EXTRACTED MATERIAL:
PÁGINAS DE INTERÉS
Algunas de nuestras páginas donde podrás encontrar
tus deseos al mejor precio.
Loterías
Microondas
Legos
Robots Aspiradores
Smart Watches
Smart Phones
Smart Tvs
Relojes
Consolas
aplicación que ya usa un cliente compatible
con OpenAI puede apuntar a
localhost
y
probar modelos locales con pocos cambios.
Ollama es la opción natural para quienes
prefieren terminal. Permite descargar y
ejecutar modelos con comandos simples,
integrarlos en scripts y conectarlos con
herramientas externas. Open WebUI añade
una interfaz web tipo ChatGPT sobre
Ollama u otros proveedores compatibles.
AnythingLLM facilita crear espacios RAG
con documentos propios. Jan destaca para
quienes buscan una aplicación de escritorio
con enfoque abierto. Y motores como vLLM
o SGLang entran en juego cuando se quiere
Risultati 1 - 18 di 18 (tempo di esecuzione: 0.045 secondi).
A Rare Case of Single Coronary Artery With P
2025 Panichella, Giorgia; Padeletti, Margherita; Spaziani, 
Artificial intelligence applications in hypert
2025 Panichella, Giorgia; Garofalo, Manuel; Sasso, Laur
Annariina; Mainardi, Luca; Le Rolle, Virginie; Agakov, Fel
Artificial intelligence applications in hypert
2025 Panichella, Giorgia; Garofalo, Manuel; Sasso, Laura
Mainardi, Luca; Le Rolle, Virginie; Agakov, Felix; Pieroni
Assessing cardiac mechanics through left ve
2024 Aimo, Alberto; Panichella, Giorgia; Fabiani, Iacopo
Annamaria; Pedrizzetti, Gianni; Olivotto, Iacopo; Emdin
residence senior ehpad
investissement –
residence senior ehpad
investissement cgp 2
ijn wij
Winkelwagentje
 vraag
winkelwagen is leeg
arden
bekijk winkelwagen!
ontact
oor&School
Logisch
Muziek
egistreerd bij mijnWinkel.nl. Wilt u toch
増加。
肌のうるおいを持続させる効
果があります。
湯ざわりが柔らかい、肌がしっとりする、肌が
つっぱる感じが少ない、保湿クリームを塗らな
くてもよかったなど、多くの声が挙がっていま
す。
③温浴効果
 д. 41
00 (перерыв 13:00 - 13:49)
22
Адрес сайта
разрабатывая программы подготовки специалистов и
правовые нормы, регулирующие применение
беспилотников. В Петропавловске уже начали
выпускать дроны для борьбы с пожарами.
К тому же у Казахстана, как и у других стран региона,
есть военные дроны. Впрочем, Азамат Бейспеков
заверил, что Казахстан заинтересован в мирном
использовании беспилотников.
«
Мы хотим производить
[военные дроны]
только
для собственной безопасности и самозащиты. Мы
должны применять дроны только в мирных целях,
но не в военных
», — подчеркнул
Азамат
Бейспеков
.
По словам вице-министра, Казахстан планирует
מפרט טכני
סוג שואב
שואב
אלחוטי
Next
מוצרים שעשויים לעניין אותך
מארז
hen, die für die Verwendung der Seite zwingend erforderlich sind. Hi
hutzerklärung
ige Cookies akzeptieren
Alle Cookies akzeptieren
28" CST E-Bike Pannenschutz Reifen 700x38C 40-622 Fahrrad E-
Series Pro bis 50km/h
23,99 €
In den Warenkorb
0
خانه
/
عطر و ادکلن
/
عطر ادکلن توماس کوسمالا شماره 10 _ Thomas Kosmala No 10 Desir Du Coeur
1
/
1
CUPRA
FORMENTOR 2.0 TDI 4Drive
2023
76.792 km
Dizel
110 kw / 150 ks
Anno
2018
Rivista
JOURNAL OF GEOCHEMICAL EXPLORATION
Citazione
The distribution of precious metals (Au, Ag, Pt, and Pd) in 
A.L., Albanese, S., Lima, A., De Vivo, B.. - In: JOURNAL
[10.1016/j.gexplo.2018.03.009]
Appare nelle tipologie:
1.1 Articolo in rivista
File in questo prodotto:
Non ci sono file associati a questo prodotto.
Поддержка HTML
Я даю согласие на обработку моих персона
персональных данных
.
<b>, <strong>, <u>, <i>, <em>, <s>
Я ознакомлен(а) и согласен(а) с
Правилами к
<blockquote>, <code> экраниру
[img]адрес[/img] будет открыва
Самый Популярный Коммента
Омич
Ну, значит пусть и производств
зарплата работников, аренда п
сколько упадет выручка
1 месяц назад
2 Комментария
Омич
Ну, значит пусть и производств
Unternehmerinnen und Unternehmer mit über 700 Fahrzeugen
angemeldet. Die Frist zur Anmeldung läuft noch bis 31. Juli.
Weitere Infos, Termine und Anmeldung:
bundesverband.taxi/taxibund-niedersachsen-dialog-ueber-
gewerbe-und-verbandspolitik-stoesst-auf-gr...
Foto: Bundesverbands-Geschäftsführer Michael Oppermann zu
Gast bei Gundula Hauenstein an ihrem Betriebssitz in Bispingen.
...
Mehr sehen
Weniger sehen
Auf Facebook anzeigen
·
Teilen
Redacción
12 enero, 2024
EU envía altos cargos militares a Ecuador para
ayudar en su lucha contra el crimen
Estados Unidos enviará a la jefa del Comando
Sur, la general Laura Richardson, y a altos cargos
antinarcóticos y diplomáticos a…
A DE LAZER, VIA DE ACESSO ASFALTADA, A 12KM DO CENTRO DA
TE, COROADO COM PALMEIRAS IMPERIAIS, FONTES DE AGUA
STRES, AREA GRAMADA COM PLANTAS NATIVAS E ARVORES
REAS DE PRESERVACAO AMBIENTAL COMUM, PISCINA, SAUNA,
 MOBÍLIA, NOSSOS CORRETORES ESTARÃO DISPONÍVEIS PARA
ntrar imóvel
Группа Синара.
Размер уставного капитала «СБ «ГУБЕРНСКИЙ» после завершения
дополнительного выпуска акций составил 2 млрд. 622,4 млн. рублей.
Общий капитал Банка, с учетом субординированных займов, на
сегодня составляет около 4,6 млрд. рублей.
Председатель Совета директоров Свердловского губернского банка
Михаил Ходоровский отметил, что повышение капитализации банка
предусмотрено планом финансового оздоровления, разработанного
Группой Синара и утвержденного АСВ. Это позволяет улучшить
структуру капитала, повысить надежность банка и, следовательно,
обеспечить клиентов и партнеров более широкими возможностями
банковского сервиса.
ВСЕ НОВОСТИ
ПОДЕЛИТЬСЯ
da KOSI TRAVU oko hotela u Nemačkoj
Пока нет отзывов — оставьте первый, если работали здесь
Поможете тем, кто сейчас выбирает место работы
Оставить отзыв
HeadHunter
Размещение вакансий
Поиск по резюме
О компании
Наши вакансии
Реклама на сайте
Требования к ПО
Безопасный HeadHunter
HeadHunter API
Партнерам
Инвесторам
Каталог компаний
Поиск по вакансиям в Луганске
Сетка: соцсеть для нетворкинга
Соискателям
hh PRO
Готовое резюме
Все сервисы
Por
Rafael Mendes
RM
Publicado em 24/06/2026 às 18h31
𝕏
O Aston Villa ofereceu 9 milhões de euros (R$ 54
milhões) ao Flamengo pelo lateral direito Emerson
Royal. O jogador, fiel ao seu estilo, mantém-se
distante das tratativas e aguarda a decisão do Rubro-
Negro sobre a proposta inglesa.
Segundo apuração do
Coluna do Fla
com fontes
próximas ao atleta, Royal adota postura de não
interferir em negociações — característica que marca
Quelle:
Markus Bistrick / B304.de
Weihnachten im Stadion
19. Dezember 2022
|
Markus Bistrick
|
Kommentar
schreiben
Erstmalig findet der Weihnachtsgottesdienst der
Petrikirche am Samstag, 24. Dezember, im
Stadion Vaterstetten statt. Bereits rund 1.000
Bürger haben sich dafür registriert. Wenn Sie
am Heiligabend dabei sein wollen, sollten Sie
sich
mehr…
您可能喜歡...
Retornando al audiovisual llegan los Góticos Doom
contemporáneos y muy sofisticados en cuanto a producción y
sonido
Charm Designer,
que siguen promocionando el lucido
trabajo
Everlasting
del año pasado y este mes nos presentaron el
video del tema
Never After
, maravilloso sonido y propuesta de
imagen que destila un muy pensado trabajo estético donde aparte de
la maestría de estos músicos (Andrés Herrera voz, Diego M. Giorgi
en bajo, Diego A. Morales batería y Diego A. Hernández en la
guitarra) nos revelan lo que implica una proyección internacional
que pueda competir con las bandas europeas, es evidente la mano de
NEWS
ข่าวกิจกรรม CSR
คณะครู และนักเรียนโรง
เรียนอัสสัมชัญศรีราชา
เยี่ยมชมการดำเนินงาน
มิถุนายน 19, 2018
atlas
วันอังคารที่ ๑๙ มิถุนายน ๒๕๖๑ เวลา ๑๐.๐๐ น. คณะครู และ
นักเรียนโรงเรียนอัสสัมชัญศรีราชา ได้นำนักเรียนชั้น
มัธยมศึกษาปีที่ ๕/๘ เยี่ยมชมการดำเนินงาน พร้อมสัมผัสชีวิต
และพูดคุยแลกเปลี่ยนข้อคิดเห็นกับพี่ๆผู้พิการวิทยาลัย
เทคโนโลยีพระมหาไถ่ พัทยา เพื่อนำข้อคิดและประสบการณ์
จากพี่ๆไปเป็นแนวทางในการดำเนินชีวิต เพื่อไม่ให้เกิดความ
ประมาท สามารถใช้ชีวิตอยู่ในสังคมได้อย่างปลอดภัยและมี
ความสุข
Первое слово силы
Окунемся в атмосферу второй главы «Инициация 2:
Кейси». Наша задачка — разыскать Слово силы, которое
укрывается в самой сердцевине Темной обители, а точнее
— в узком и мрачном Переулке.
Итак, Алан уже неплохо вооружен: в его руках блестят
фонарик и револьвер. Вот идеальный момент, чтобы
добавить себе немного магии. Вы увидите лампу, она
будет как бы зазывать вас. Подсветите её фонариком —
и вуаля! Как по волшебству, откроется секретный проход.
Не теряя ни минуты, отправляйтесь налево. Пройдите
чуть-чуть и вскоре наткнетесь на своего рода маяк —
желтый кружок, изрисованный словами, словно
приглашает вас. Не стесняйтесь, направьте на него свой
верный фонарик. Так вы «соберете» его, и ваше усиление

TASK TO CARRY OUT: Take the lines from the first line of the listing to the line containing "aplicación que ya usa un cliente compatible". Please print them exactly, ends included, with nothing else.

REPLY TO THE EXERCISE:
PÁGINAS DE INTERÉS
Algunas de nuestras páginas donde podrás encontrar
tus deseos al mejor precio.
Loterías
Microondas
Legos
Robots Aspiradores
Smart Watches
Smart Phones
Smart Tvs
Relojes
Consolas
aplicación que ya usa un cliente compatible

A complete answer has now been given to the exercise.